#### Exercise requirements:
Continue the passage on using the first language in the second-language classroom, starting after its final sentence.

#### Excerpt:
These research results softened the absolute contrastive analysis position and led to a broader study of error analysis. At this point even avoidance errors were described; these are errors a learner makes when avoiding a difficult L2 sound, word, or grammatical feature, thereby masking a lack of proficiency. A new term—interlanguage—was coined to define the complex developing system of the learners' L2 that was influenced by positive and negative transfer from the L1, in conjunction with their developing knowledge of the L2 itself.

An eclectic approach

By the end of the 1980s, teachers began to borrow elements from various methods to develop an eclectic approach to language learning. Many of these elements come together in Communicative Language Teaching, an approach that incorporates effective L2 communication, meaningful activities, and high motivation achieved through attention to learners' needs and preferences.

Many teachers recognize that the Ll in the classroom is a positive representation of interlingua; additionally, they know it is often a student preference because the natural desire to communicate impels learners to use their Ll to fill in gaps in communication, a strategy that successfully moves their acquisition of the L2 forward. Nevertheless, many in the language teaching community still have reservations about using the Ll in the L2 classroom, objecting to it on the grounds that it limits exposure to the target language, and keeps students thinking in their LI. However, as the data on interlanguage and language transfer show, it is highly probable that L2 learners will always think most often in their L1, even at the advanced level.

Today the taboo against using the Ll in the classroom is breaking down, as it is recognized that some learners use the L1, as a communication strategy to successfully learn and use the L2.

Current use of the Ll in the L2 classroom

L2 pedagogy has advanced beyond the days when students were passive participants and teachers the sole directors of the language learning process. Teaching methods today consider materials and activities that are relevant to students and take their needs and learning styles into account in order to achieve higher motivation. Therefore, regarding the use of the Ll in the L2 classroom, it is important to find out how students themselves feel about it. Our teachers conducted research into this question and found that most students from two English classes felt that the Ll should be used in the classroom, while all 4 of the teachers reported using the Ll in class on limited occasions. Both students and teachers chose "Explaining difficult concepts" as the main reason to use the Ll. Other instances when the use of the Ll may be useful include:

1) explaining the meanings of unfamiliar words and expressions,

2) clearing up difficult grammatical issues,

3) teaching pronunciation,

4) explaining reading strategies,

5) giving instructions for tasks.

These examples reveal the L1's potential to strengthen L2 acquisition by making it more meaningful and communicative. For example, definition of a word or an explanation of task that is given in the LI might be more effective than a L2 definition or explanation, reducing the waste of precious class time and ensuring that everyone understands, especially lower-level students.

Periodically, a problem arises when a student is not able to formulate an answer in the L2. To solve this problem it’s suggested that teachers should accept answers in the LI. In my own classes, I have observed many cases of code-switching when I asked students to give short answers orally, and I have also observed that students performed better when they were asked to use their L1 to summarize a L2 text. Because so many learners successfully use the Ll to avoid communication breakdowns, we would do well to remember that the first language can be a facilitating factor and not just an interfering factor.

Translation in the L2 classroom

A special classroom use of the Ll is the translation of L2 texts into the LI, a procedure that has been neglected, possibly because of its association with the old Grammar Translation Method. However, current research reveals that today's translation activities have little to do with the previous method, which occurred in a non-interactive teacher-centered classroom with few activities aside from the translation of difficult, non-relevant, and often boring texts.

[Dataset items]

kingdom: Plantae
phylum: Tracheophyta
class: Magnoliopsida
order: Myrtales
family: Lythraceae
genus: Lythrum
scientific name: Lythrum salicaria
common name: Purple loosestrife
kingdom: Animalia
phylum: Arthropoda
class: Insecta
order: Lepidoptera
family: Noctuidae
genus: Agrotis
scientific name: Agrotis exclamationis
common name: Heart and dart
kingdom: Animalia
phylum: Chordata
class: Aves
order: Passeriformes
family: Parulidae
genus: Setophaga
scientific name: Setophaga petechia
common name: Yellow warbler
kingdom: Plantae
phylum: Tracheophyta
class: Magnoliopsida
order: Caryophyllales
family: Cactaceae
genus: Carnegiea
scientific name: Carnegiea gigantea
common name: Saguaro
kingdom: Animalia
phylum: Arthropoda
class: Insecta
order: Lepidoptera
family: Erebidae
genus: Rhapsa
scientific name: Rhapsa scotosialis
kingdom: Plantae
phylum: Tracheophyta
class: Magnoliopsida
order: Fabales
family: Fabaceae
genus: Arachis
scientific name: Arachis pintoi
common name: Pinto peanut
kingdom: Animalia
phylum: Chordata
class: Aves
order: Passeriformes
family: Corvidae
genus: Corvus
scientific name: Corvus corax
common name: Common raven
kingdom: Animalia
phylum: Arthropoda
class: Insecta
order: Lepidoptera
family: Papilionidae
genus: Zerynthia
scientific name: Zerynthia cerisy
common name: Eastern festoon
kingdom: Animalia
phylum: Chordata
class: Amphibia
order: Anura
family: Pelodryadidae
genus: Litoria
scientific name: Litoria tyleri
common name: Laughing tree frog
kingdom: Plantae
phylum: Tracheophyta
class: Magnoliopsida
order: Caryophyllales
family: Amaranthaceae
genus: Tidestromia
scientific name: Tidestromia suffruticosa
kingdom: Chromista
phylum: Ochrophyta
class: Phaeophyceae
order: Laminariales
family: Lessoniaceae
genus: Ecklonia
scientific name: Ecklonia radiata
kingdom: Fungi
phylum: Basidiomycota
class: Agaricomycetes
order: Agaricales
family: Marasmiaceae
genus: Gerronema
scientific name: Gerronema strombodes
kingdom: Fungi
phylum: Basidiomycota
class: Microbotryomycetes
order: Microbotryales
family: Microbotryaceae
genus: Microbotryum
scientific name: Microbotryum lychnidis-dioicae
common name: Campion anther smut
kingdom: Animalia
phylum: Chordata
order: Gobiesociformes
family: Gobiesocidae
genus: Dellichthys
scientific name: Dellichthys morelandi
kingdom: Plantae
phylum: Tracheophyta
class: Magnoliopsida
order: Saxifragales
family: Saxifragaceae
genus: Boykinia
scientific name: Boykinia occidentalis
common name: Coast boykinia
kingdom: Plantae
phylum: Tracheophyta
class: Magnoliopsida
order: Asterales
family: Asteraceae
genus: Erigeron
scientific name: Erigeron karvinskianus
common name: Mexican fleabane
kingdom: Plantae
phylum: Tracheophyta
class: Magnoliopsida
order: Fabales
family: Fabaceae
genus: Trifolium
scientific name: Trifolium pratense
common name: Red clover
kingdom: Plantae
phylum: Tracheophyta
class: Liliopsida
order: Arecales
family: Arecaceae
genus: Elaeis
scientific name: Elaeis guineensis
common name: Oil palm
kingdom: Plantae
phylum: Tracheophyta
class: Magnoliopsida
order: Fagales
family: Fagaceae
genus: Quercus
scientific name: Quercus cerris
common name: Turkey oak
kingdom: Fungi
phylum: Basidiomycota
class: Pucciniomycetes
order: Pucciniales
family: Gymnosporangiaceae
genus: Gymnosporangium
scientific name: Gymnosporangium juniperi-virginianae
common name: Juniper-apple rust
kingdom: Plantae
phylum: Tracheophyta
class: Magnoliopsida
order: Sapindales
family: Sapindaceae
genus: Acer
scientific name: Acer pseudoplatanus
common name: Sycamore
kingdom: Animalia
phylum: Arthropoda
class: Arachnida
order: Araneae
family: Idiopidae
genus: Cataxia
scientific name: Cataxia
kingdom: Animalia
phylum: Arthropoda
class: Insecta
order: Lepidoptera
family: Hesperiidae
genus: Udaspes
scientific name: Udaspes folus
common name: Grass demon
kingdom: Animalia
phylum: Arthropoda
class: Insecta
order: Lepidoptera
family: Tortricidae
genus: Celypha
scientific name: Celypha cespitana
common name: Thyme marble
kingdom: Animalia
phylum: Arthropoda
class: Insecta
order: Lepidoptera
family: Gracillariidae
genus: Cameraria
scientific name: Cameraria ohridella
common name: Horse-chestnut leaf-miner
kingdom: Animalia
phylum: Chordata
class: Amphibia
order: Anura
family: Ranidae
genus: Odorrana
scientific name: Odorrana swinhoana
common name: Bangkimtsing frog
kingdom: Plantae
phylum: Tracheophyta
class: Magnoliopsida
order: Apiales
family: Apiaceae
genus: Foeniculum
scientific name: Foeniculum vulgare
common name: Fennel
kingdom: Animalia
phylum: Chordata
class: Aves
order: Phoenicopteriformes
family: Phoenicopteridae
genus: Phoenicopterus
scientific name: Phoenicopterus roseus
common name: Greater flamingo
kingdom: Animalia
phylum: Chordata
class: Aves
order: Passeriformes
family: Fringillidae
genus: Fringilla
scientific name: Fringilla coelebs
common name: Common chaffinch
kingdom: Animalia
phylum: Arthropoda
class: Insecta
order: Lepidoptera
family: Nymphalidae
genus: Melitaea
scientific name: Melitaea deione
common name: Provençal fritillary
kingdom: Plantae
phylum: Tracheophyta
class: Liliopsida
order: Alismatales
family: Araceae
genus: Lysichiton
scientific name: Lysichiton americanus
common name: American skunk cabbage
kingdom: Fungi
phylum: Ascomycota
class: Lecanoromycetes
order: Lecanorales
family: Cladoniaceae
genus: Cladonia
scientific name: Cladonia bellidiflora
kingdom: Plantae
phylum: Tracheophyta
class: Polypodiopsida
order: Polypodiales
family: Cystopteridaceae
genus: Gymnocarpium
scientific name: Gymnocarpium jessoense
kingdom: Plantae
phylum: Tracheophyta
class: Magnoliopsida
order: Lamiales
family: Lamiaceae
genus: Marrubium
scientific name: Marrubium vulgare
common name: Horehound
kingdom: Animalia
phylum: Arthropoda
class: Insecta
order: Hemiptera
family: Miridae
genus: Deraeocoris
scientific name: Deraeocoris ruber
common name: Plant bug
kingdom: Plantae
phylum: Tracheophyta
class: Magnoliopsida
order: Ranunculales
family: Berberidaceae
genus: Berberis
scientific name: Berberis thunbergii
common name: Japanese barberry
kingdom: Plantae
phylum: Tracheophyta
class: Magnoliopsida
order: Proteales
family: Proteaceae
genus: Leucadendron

#### Final answer:
Indicating the lack of correspondence between LI and L2 forms can enhance understanding of the language being learned. It is a natural linguistic phenomenon for a learner to display positive and negative language transfer of the LI through interlanguage, and translation offers one way to highlight these similarities and differences.

Translation can also be used as a productive means to learn new L2 vocabulary. And translation can draw the teacher's attention to the words and structures that need to be practiced. For something different, translation from L1 TO L2 is used as a guided writing exercise for beginners, using process approach activities such as writing practice, dictionary work, and peer-correction opportunities. There are many other activities to use with translation that successfully raise consciousness about the L2. As with other theoretically sound methods, the following principles support the use of translation for L2 acquisition:

Translation uses authentic materials. Students respond to relevant materials from the real world, and with translation teachers have an opportunity to select the most appropriate types of texts.

Translation is interactive. Translation does not have to be a solitary activity. It can promote communication through classroom discussions with the teacher and among students through group work and peer correction.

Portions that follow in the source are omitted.